Niesubordynowani spacerowicze i wszędobylskie psy to nie jedyne bolączki Lasu Sobieskiego. Istotnym problemem, wymagającym szybkiego rozwiązania jest, istniejący od ponad 20 lat, system odwadniania skrzyżowania ulic Kościuszkowców i Bronisława Czecha. Woda opadowa z całego rejonu (w praktyce chemiczny ściek zawierający substancje ropopochodne, sól, starte klocki hamulcowe, śmiecie itp.) spływa prosto do rezerwatu, rurą zlokalizowaną pod chodnikiem. Cała okolica jest silnie zdegradowana, zamierają drzewa. Wyrosła za to trzcina i liczne inwazyjne gatunki roślin, takie jak klon jesionolistny czy czeremcha amerykańska. Paradoksalnie w samym środku tego chemicznego bagna stoją tablice urzędowe informujące o wysokiej randze tego chronionego obszaru. Drugi newralgiczny obszar rezerwatu to Cmentarz Ofiar II Wojny Światowej. Co roku, jesienią, z terenu cmentarza do lasu wyrzucane są sterty śmieci. Tuż za murem można zobaczyć znicze, plastikowe wieńce i inne odpady. Sytuacja ta ma miejsce od dekad a starty śmieci za cmentarnym murem rosną z każdym rokiem. Niepokój budzi również stan ogrodzenia otaczającego rezerwat od strony Anina. Jest ono silnie skorodowane i odnoszę wrażenie, że istnieje nadal tylko dzięki moim altruistycznym wysiłkom. Wymaga ono kompleksowej wymiany, tak jak miało to miejsce wzdłuż ul. Kościuszkowców. Trzeba podkreślić, że leśnicy i inne służby odpowiedzialne za ochronę przyrody chronią ją dla ludzi ale i przed ludźmi. W warunkach miejskich antropopresja na tereny chronione jest tak intensywna, że w pewnych przypadkach takie obszary muszą być chociaż częściowo ogrodzone.

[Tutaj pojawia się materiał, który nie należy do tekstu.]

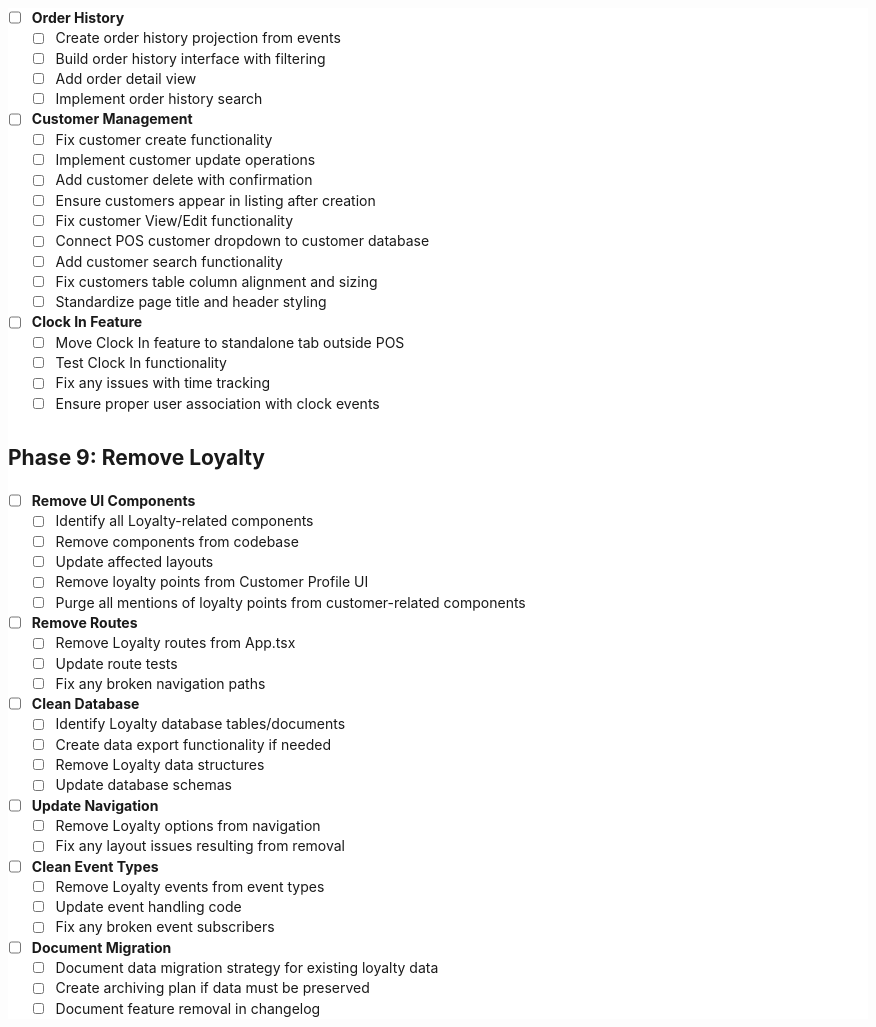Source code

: - [ ] **Order History**
  - [ ] Create order history projection from events
  - [ ] Build order history interface with filtering
  - [ ] Add order detail view
  - [ ] Implement order history search

- [ ] **Customer Management**
  - [ ] Fix customer create functionality
  - [ ] Implement customer update operations
  - [ ] Add customer delete with confirmation
  - [ ] Ensure customers appear in listing after creation
  - [ ] Fix customer View/Edit functionality
  - [ ] Connect POS customer dropdown to customer database
  - [ ] Add customer search functionality
  - [ ] Fix customers table column alignment and sizing
  - [ ] Standardize page title and header styling

- [ ] **Clock In Feature**
  - [ ] Move Clock In feature to standalone tab outside POS
  - [ ] Test Clock In functionality
  - [ ] Fix any issues with time tracking
  - [ ] Ensure proper user association with clock events

## Phase 9: Remove Loyalty

- [ ] **Remove UI Components**
  - [ ] Identify all Loyalty-related components
  - [ ] Remove components from codebase
  - [ ] Update affected layouts
  - [ ] Remove loyalty points from Customer Profile UI
  - [ ] Purge all mentions of loyalty points from customer-related components

- [ ] **Remove Routes**
  - [ ] Remove Loyalty routes from App.tsx
  - [ ] Update route tests
  - [ ] Fix any broken navigation paths

- [ ] **Clean Database**
  - [ ] Identify Loyalty database tables/documents
  - [ ] Create data export functionality if needed
  - [ ] Remove Loyalty data structures
  - [ ] Update database schemas

- [ ] **Update Navigation**
  - [ ] Remove Loyalty options from navigation
  - [ ] Fix any layout issues resulting from removal

- [ ] **Clean Event Types**
  - [ ] Remove Loyalty events from event types
  - [ ] Update event handling code
  - [ ] Fix any broken event subscribers

- [ ] **Document Migration**
  - [ ] Document data migration strategy for existing loyalty data
  - [ ] Create archiving plan if data must be preserved
  - [ ] Document feature removal in changelog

Lokalną atrakcją w Lesie Sobieskiego jest niewielkie jeziorko zlokalizowane w pobliżu siedziby Lasów Miejskich Warszawa. Obiekt ten, po gruntownej przebudowie, przyciąga coraz więcej ludzi spragnionych wypoczynku. Jest to zarazem obszar bardzo cenny przyrodniczo. Jeziorko jest jednym z niewielu miejsc rozrodu płazów w tej części Warszawy. Wiosną można zaobserwować tysiące kijanek, głównie ropuch szarych. Pamiętajmy, że wszystkie płazy w Polsce podlegają ścisłej ochronie gatunkowej a ich populacje kurczą się w zastraszającym tempie. Nie wolno ich odławiać, dotykać, płoszyć, niszczyć ich środowiska. Dotyczy to zarówno osobników dorosłych jak i postaci larwalnych (kijanek) oraz jaj (skrzeku). Niestety częstym zjawiskiem jest odłów kijanek, będący jawnym łamaniem prawa. Nad brzegiem jeziorka można też niestety spotkać płazy zdeptane przez ludzi, pogryzione przez psy. Wokół zbiornika ustawiono liczne tablice edukacyjne. Niestety nie ma żadnej wzmianki o płazach zamieszkujących ten zbiornik, o tym że są chronione i zagrożone wyginięciem. Opisana sytuacja jest przykładem szerokiego udostępnienia cennego przyrodniczo obszaru społeczeństwu, bez równoległego zadbania o ochronę jego unikalnych walorów przyrodniczych.